Aspiró con dificultad.

—Tenía que sacar a mi hija. Tenía que hacerlo, ¿comprendéis? Mi tío, él consiguió sacarnos minutos antes de que nos invadieran, me envió al desierto, ¡y ya... ya no sé qué sucedió después de eso!

—¿Quiénes son ellos? —Índigo se odió por tan cruel persistencia frente a la congoja de la mujer, pero tenía que saberlo: algo que no comprendía la empujaba a hacerlo y no podía contenerse—. Los invasores, ¿quiénes son?

—¡No lo sé! ¡Maldita sea, no lo sé! No es suficiente que nos destruyeran, y nos asesinaran y... y... ¡Oh, Gran Madre, me siento mareada!

Intentó ponerse en pie, una mano presionada sobre el estómago. Por un instante permaneció erguida, balanceándose, luego se dobló hacia adelante y al final se derrumbó en el suelo, inconsciente.

Índigo la contempló, horrorizada por lo que había oído. Sólo tenía una muy pobre imagen de lo que esta mujer había tenido que pasar, pero su mente evocaba ya terribles analogías mientras recordaba Carn Caille, su propio hogar, y la monstruosa horda que había destruido su mundo. El desagradable ensueño se rompió sólo cuando Grimya presionó con ansiedad su hocico contra la mano de Índigo y la devolvió a la realidad, con un sobresalto.

«¿Se ha desmayado?», comunicó la loba en silencio.

—Sí...

Índigo obligó al recuerdo a regresar a la parte más recóndita de su ser a la que había aprendido a desterrarlo, se inclinó sobre la mujer y apartó los enmarañados cabellos de su rostro. Estaba inconsciente, y su piel tenía una enfermiza frialdad. La muchacha levantó la mirada hacia el cielo. El sol se había desvanecido ya casi por completo; las sombras se convertían en oscura penumbra y la noche caía rápidamente. La mujer necesitaba con urgencia cobijo y calor, si es que quería sobrevivir a la fría noche del desierto.

Se volvió hacia Grimya.

—Tengo que encender un fuego. Vigílala, y avísame si se despierta.

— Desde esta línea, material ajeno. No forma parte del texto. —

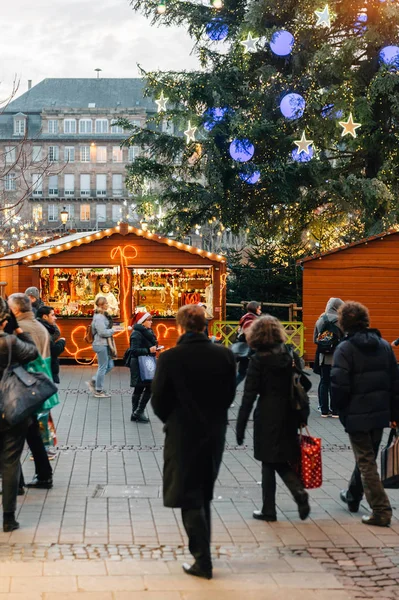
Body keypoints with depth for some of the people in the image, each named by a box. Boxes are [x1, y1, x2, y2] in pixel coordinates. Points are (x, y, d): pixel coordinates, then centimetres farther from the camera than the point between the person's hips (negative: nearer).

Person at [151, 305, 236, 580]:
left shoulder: (170, 358, -16)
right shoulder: (225, 355, -6)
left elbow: (159, 401, -8)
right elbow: (230, 395, 2)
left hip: (183, 436, -4)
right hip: (215, 434, 4)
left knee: (190, 499, 5)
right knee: (203, 496, 20)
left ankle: (203, 561, 4)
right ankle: (202, 552, 27)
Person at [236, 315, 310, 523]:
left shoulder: (258, 359, -10)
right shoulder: (291, 355, 4)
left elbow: (249, 395, -11)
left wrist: (240, 426, -7)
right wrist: (302, 417, 12)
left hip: (267, 417, -5)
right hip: (289, 417, 5)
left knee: (269, 464, 4)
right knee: (283, 462, 15)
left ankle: (269, 510, 11)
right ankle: (299, 492, -7)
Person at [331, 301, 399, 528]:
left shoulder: (345, 348, -13)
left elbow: (339, 384, -18)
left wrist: (342, 409, -1)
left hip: (357, 414, -6)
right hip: (380, 412, 6)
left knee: (366, 461, 0)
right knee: (367, 457, 21)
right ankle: (353, 497, 40)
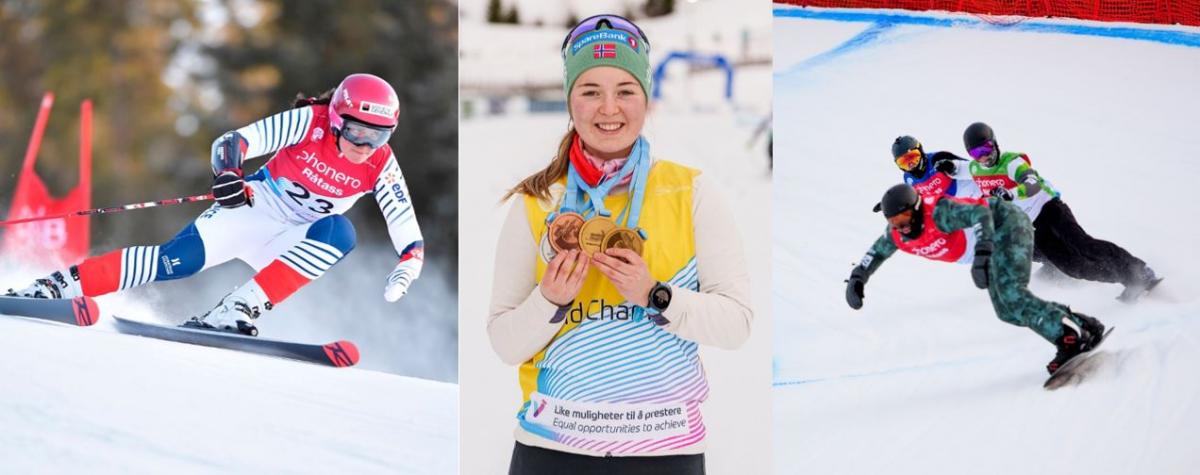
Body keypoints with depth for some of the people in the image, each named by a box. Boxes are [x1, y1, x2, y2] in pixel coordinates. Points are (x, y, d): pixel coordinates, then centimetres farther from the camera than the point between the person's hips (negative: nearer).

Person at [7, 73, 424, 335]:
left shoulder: (381, 167, -10)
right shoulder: (310, 122, -17)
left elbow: (408, 233, -9)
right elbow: (233, 141, -20)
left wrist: (408, 266, -29)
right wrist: (226, 174, -40)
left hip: (289, 245, 2)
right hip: (248, 209, -2)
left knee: (340, 233, -29)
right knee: (176, 260, -23)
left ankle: (239, 310, -33)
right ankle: (57, 286, -17)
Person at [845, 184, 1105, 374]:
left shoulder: (938, 214, -33)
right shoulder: (897, 235, -7)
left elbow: (981, 214, -40)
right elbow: (876, 252, 13)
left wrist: (982, 255, -50)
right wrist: (856, 278, 2)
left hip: (1007, 223, -9)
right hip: (993, 243, 9)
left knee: (1011, 295, -26)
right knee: (1007, 311, 2)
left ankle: (1071, 337, -23)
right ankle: (1081, 324, 5)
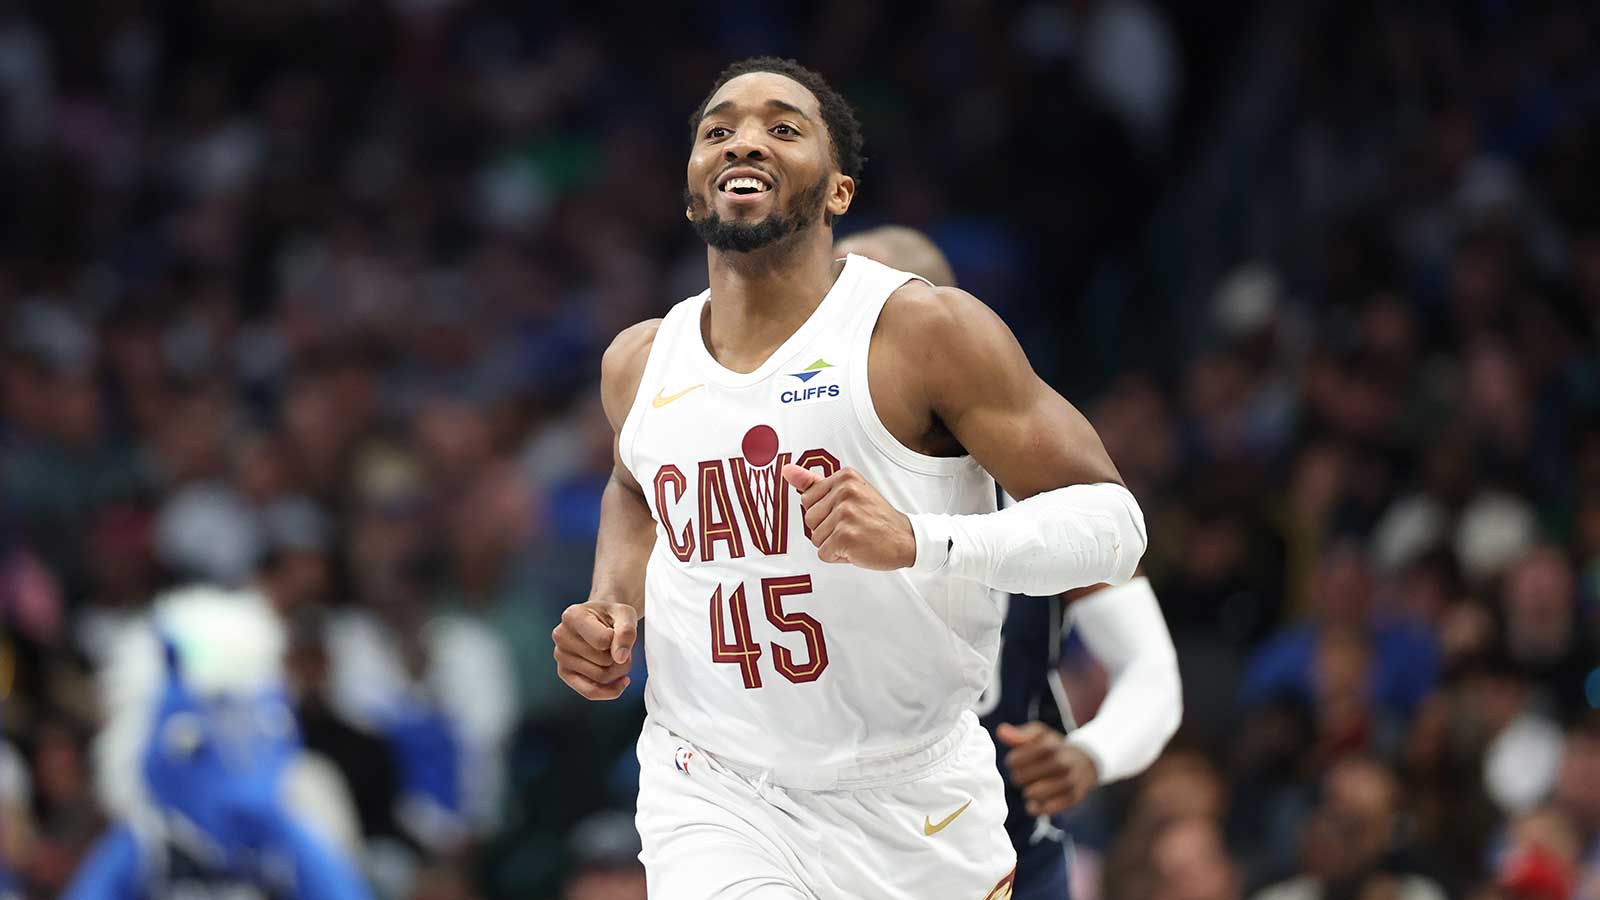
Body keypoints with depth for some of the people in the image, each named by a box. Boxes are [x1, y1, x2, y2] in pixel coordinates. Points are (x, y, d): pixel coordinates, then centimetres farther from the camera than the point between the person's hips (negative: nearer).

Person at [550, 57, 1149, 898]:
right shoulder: (640, 363, 4)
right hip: (713, 795, 1)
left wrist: (920, 541, -29)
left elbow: (1112, 521, -14)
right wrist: (612, 601, 7)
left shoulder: (927, 331, -11)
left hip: (915, 810, -1)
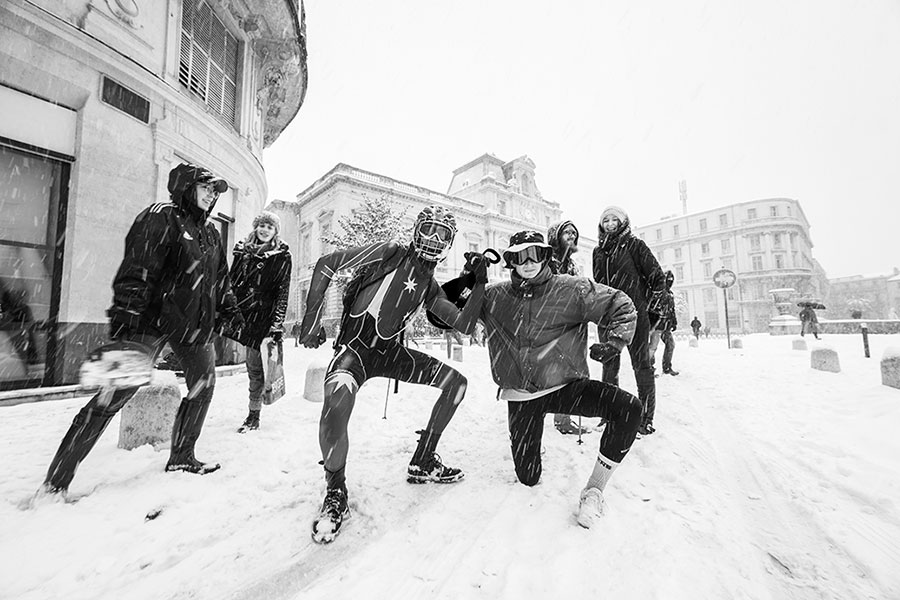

Había gran cantidad de maleza seca entre los árboles y matorrales que rodeaban el oasis, y para cuando la mujer empezó a recobrar el conocimiento, Índigo tenía ya un buen fuego ardiendo. Estaba desensillando el chimelo cuando el silencioso aviso de Grimya la alertó, y corrió de regreso al círculo iluminado por la luz de la hoguera, a tiempo para ayudar a la mujer cuando, mareada, abrió los ojos e intentó incorporarse.

—¿Qué...? —Una mano se extendió hacia adelante, pero sin coordinación, y parpadeó indecisa ante las llamas—. ¿Qué sois...?

—Os desmayasteis —le dijo Índigo—. Todo está bien; no pasa nada. Mirad. —Indicó el cesto y a la criatura, la cual con extraordinaria placidez se había vuelto a dormir—. Vuestra hija duerme profundamente, y tenemos un fuego para calentarnos. Hay comida en mis alforjas; podemos descansar aquí a salvo durante la noche.

—¡No! —Los ojos de la mujer se desorbitaron al comprender—. ¡No podemos quedarnos aquí! ¡Me estarán buscando..., debemos huir!

—¿Buscándonos? —Índigo se sintió perpleja.

—¡Sí! Oh, ¿es que no lo comprendéis? ¿No sabéis quién soy? —Y cuando la expresión de Índigo continuó en blanco, ella añadió—: Soy Agnethe. ¡Soy la Takhina!

Índigo la miró anonadada. La Takhina, esposa del actual Takhan de Khimiz, alrededor de cuya corte giraba toda la ciudad de Simhara. Con la caída de la ciudad había dado por supuesto que la familia gobernante debía de haber muerto o había sido capturada.

Más lágrimas empezaron a caer sobre las manos entrelazadas de Agnethe.

—¿Comprendéis ahora? —dijo con desesperación—. ¡No hay tiempo para hogueras, ni para descansar! No me atrevo a quedarme aquí: ¡debo ir hacia el norte, antes de que me encuentren! Y me estarán buscando. —Su rostro se contrajo en una mueca de amargo odio—. ¡Madre del Mar, ya lo creo que me estarán buscando!

Índigo se agachó delante de ella.

—¿Qué hay del Takhan? —preguntó apremiante—. ¿Está vivo?

—No lo sé. —Agnethe sacudió con fuerza la cabeza—. Pero si está muerto... ¡Oh, por la Diosa, si está muerto, entonces Jessamin, mi bebe, ella es nuestro único hijo!